NAME
    Grapheme::Ngram - n-grams of Unicode Extended Grapheme Clusters

SYNOPSIS
     use Grapheme::Ngram;

     my $class = 'Grapheme::Ngram';
     my @ngrams = $class->ngram($string,$width);

DESCRIPTION
    For many applications it's better to work along graphemes.

    Building n-grams is one of them.

METHODS
  new
      $object = Grapheme::Ngram->new();

  ngram
      my $array_ref = $object->ngram($string, $width);

    $string ...... string of characters

    $width ....... length of the resulting tokens. Default is 1.

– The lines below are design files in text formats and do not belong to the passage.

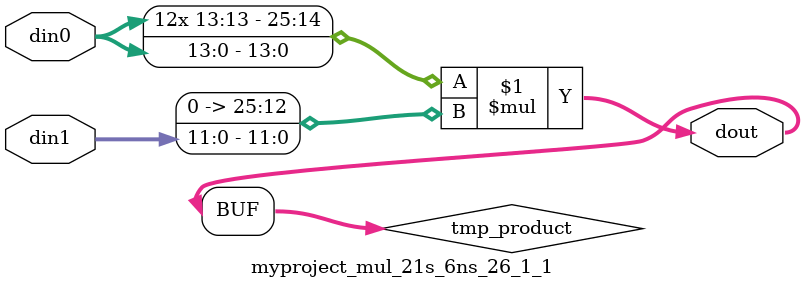
<source format=v>

`timescale 1 ns / 1 ps

  module myproject_mul_21s_6ns_26_1_1(din0, din1, dout);
parameter ID = 1;
parameter NUM_STAGE = 0;
parameter din0_WIDTH = 14;
parameter din1_WIDTH = 12;
parameter dout_WIDTH = 26;

input [din0_WIDTH - 1 : 0] din0; 
input [din1_WIDTH - 1 : 0] din1; 
output [dout_WIDTH - 1 : 0] dout;

wire signed [dout_WIDTH - 1 : 0] tmp_product;












assign tmp_product = $signed(din0) * $signed({1'b0, din1});









assign dout = tmp_product;







endmodule

</source>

    $array_ref ... reference to array of ngram tokens

    Returns one token with the unmodified $string if the number of graphemes
    in $string is lower than $width. Returns an empty $array_ref if $string
    is empty or undef. NOTE: maybe this will be changed in future. Defaults
    to length = 1 if $width is not an integer larger than 0.

  from_tokens
      my @ngram = $object->from_tokens(\@tokens, $width);

    Same as "ngram" but takes tokens. This method is used by "ngram".

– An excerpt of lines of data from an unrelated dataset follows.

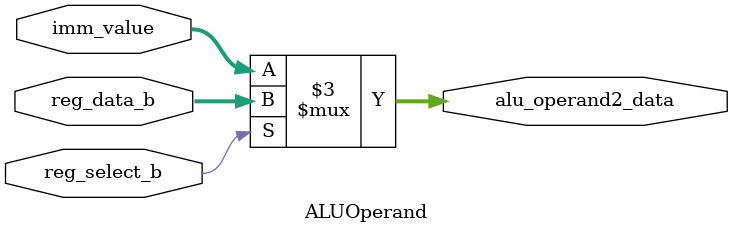
<source format=sv>
/*
    file: alu_operand.sv
    brief: Drives the ALU second operand with either the value from the register file or the immediate value.
*/
`timescale 1ns / 1ps


module ALUOperand(
    input var logic reg_select_b,
    input var logic [31:0] reg_data_b,
    input var logic [31:0] imm_value,
    output var logic [31:0] alu_operand2_data
);
    
    always_comb begin
        if (reg_select_b) alu_operand2_data <= reg_data_b;
        else alu_operand2_data <= imm_value;
    end

endmodule
</source>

    This allows to use a custom tokenizer for e.g. treating 'sh' also as
    grapheme:

      my @tokens = $string =~ m/(Sh|sh|\X)/g;

  _tokenize
      my @graphemes = $object->_tokenize($string);

    This internal method splits $string into a list of graphemes.

SOURCE REPOSITORY
    <http://github.com/wollmers/Grapheme-Ngram>

AUTHOR
    Helmut Wollmersdorfer, <helmut.wollmersdorfer@gmail.com>

COPYRIGHT AND LICENSE
    Copyright (C) 2014 by Helmut Wollmersdorfer

    This library is free software; you can redistribute it and/or modify it
    under the same terms as Perl itself.